■ TASK REQUIREMENTS ■
Scan the data below for the string "sabbato". Copy every line where it appears.

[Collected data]
--------

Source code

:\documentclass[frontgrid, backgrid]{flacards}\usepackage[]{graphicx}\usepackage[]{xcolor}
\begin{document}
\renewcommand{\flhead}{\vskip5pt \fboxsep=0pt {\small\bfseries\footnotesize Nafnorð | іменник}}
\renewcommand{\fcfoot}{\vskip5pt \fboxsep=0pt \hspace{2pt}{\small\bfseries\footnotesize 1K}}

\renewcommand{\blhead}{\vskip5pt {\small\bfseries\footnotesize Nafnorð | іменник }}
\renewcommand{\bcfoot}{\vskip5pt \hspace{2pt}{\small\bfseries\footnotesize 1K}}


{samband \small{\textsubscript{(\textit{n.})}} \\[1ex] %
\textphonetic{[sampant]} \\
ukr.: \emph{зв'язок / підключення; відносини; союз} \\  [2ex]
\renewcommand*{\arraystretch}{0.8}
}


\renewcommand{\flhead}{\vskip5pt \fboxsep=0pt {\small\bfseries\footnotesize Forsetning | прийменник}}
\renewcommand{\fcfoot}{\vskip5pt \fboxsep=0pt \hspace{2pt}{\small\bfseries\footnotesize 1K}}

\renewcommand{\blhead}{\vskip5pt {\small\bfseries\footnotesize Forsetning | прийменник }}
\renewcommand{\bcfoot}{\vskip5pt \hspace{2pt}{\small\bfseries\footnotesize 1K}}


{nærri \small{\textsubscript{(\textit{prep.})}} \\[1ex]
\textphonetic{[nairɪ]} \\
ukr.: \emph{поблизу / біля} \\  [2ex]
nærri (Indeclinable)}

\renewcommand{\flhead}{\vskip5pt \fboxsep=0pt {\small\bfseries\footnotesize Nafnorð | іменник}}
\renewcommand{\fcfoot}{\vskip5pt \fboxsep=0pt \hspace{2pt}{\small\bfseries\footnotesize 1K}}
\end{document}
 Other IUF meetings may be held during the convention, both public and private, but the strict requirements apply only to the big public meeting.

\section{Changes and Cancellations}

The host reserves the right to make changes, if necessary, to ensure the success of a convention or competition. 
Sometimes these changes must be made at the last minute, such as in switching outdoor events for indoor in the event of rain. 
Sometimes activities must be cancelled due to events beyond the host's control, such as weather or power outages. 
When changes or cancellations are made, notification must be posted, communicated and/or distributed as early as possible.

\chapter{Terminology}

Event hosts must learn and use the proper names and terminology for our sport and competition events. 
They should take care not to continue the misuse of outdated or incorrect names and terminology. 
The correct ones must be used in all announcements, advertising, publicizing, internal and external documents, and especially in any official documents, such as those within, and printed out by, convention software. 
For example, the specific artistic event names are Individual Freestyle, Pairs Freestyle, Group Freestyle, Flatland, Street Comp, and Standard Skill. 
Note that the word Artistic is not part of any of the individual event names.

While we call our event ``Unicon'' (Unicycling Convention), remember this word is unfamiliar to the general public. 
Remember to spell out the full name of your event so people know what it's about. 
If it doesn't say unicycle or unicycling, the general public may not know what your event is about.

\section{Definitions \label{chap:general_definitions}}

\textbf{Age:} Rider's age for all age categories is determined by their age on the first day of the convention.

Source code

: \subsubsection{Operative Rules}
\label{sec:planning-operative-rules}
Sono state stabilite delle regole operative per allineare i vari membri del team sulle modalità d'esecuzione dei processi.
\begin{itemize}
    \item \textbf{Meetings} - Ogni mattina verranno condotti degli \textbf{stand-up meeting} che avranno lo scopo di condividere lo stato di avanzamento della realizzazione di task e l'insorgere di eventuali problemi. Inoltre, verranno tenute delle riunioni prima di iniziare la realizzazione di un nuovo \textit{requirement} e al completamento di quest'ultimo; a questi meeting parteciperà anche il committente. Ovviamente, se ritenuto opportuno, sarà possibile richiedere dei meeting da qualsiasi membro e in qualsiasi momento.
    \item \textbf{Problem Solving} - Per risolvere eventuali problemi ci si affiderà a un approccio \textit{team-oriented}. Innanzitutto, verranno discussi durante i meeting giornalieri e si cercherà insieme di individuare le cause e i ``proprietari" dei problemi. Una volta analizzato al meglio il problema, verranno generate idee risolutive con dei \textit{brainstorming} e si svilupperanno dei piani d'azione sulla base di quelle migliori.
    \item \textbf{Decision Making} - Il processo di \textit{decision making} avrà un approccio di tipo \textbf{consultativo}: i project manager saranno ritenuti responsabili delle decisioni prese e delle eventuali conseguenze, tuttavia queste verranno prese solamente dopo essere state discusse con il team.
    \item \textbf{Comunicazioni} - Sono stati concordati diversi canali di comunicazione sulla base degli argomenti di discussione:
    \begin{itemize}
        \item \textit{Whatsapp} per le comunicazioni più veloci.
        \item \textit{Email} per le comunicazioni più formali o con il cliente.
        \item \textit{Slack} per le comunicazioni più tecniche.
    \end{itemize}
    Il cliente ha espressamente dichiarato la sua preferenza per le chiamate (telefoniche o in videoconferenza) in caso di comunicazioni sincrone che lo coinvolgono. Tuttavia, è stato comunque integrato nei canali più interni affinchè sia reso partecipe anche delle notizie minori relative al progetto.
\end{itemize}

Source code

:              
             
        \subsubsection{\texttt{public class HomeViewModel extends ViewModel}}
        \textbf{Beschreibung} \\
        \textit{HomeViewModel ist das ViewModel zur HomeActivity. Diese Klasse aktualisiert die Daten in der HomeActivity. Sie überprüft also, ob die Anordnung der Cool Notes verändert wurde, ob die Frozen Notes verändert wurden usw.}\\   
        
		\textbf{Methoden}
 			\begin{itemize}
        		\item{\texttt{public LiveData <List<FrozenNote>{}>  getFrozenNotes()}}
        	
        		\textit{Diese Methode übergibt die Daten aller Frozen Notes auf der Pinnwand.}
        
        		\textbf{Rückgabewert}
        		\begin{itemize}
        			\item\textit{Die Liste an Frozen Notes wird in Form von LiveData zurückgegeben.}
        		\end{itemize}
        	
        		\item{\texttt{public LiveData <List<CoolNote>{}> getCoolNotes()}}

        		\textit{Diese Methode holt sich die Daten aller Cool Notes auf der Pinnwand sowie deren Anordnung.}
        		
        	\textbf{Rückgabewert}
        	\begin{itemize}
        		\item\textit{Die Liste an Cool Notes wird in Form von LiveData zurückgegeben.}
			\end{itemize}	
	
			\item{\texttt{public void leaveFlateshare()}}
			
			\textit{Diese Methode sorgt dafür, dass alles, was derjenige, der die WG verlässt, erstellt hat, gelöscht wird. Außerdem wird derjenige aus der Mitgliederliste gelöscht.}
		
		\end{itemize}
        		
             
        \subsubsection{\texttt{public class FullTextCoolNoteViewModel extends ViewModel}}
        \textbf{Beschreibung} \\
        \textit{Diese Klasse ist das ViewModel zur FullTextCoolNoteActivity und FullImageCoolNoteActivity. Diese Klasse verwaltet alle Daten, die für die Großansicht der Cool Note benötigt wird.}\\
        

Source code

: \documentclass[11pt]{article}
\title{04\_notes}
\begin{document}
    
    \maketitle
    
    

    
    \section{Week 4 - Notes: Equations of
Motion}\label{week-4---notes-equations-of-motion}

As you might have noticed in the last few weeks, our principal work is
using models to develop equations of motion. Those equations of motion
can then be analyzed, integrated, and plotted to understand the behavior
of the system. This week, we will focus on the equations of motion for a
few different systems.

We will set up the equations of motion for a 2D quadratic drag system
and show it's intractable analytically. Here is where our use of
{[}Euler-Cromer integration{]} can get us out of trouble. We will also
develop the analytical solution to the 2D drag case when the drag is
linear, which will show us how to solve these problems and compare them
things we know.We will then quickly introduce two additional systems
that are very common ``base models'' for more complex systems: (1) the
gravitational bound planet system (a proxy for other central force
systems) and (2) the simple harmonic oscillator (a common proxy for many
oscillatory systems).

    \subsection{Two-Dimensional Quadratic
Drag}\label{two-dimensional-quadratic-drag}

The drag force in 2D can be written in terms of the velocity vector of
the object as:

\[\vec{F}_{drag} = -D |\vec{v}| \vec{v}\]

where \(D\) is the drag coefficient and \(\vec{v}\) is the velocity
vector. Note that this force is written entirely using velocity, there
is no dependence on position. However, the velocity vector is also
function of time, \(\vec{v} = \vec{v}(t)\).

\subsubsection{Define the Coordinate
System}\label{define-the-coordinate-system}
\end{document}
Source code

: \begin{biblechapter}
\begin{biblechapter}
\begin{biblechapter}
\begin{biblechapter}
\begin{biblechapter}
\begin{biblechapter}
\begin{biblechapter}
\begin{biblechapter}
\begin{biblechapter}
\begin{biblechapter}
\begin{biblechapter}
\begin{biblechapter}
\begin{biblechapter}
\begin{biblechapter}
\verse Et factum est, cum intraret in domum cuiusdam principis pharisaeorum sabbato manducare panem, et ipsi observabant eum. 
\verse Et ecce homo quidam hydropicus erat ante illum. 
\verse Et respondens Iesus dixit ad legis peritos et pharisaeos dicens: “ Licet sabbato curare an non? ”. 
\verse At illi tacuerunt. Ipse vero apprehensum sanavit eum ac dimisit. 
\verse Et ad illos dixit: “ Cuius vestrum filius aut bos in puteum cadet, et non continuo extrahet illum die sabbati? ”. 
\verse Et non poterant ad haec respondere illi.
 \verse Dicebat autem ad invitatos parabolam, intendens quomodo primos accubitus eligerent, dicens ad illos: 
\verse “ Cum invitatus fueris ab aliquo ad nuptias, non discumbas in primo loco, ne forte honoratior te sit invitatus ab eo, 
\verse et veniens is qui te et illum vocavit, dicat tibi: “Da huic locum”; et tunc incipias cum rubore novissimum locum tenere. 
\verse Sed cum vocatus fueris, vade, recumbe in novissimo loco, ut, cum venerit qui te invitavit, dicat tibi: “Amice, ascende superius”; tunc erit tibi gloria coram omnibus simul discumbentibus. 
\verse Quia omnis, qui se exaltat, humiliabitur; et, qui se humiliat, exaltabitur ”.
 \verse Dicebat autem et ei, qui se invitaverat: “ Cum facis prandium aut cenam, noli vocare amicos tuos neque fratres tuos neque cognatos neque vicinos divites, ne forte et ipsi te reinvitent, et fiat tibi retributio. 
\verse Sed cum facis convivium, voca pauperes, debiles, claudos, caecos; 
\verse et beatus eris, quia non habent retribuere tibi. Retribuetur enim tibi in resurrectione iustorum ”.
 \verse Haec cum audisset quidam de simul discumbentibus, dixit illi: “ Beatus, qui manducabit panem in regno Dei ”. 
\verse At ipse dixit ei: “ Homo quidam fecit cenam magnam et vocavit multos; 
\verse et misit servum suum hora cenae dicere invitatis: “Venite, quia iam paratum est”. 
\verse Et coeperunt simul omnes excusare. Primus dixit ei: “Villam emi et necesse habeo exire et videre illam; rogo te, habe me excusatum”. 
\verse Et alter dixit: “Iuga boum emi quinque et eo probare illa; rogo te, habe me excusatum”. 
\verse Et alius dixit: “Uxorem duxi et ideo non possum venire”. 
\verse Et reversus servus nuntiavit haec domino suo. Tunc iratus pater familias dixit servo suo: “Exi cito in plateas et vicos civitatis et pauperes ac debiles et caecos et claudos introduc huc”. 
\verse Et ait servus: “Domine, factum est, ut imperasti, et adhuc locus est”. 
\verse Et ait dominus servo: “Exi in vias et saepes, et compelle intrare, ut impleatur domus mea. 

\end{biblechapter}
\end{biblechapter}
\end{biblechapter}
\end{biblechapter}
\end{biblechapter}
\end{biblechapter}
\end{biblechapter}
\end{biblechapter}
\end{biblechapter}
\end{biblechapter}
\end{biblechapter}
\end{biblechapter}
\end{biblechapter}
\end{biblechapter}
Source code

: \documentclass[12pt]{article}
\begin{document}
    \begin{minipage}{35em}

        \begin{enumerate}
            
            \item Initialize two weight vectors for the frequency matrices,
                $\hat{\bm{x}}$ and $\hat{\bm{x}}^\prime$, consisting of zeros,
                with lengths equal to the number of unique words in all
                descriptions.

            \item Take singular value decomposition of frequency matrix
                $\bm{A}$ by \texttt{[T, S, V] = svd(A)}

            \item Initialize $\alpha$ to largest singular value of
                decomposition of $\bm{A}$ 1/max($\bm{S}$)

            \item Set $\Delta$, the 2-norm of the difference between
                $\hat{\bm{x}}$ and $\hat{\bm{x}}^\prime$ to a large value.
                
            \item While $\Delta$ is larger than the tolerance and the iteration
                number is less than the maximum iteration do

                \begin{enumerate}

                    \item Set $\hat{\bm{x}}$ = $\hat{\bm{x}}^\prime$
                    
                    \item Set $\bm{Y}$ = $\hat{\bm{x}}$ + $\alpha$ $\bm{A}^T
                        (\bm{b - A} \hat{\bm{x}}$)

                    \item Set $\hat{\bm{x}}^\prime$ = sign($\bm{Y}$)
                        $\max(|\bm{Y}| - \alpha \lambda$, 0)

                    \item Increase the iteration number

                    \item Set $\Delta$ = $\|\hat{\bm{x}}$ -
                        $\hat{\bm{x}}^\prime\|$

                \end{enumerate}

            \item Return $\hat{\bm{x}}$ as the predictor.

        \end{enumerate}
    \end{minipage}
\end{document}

--------

■ TASK SOLUTION ■
\verse Et factum est, cum intraret in domum cuiusdam principis pharisaeorum sabbato manducare panem, et ipsi observabant eum. 
\verse Et respondens Iesus dixit ad legis peritos et pharisaeos dicens: “ Licet sabbato curare an non? ”. 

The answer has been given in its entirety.